Adopted earlier this year after 15 years of negotiations, six other Pacific countries-- Fiji, Palau, the Marshall Islands, Samoa, Solomon Islands and Tuvalu-- have followed FSM to sign the treaty, which seeks to protect the ocean, promote equity and fairness, tackle environmental degradation, fight climate change, and prevent biodiversity loss in the high seas.
According to the FSM government, the treaty known as “BBNJ Agreement" is binding instrument under the United Nations Convention on the Law of the Sea on the conservation and sustainable use of marine biological diversity of areas beyond national jurisdiction.
According to the Secretariat of the Pacific Regional Environment Program or SPREP, the treaty covers, among other things, access and use of marine genetic resources and related digital sequencing information, as well as fair and equitable sharing.
The Pacific country leaders signed the treaty on the margins of the 78th Session of the United Nations General Assembly in New York. The seven Pacific countries, which are members of SPREP, became the first to sign up to the new Agreement under the UN Convention on the Law of the Sea on the Conservation and Sustainable Use of Marine Biological Diversity of Areas Beyond National Jurisdiction, according to a press release from SPREP. “We congratulate and commend our Member countries for their leadership in signing the Agreement, helping to ensure that our Pacific ocean and its resources are protected and better managed for present and future generations,” said Sefanaia Nawadra, director general of SPREP.

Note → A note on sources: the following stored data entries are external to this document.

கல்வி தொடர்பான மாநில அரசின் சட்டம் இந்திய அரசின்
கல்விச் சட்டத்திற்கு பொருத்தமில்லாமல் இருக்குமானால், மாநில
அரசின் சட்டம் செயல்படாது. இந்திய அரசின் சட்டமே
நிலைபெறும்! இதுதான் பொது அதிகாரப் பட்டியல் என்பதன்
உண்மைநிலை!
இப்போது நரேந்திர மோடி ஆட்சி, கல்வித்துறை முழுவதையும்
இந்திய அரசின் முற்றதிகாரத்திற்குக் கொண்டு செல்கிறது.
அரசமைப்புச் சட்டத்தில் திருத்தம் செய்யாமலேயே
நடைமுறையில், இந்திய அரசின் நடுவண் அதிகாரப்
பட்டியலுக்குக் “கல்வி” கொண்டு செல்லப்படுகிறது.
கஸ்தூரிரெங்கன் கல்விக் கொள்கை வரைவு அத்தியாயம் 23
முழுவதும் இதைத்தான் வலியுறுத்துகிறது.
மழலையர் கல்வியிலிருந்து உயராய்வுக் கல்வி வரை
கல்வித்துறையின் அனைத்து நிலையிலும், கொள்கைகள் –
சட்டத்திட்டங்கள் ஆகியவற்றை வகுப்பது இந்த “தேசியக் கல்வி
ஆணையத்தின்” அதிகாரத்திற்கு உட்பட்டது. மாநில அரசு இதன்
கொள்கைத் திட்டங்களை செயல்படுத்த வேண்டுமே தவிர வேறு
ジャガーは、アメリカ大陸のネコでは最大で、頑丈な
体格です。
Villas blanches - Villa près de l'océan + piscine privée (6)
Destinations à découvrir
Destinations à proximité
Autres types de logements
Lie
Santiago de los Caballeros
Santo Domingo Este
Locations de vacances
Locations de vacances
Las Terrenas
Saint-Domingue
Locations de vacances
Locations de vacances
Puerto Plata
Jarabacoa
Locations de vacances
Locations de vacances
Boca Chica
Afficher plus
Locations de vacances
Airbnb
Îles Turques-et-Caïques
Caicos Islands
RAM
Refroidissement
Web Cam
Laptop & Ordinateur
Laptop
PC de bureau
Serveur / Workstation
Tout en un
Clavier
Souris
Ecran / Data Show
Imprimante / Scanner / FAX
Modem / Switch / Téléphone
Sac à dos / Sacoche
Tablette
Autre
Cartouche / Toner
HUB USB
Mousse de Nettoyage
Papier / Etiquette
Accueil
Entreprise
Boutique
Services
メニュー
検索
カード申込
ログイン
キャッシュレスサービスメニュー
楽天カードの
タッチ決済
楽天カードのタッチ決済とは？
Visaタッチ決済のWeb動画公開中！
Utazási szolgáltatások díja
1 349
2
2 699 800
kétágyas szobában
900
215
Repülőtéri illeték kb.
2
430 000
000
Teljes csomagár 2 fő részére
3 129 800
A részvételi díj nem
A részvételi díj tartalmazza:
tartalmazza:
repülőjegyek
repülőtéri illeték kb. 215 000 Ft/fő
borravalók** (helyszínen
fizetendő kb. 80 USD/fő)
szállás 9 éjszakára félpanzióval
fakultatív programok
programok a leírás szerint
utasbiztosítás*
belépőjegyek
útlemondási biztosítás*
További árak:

Nawadra said SPREP is committed to working with members countries to protect the Pacific Ocean, which is home to many of the world’s marine species and supports the unique Pacific Island ecosystems with its diverse coral reefs and the deepest oceanic trenches.
Nawadra said the agreement will help protect not only the Pacific Ocean but all of the world’s oceans from threats such as overfishing, ocean acidification, and marine plastic pollution.
SPREP said the treaty "envisages the use of area-based management tools to sustainably manage activities in specific parts of the high seas, and establish marine protected areas for long-term biodiversity conservation goals." "It also spells out environmental impact assessment obligations for planned activities in areas beyond national jurisdiction, which will allow identification and evaluation of potential impacts and inform decision making, management and mitigation of risks," SPREP said.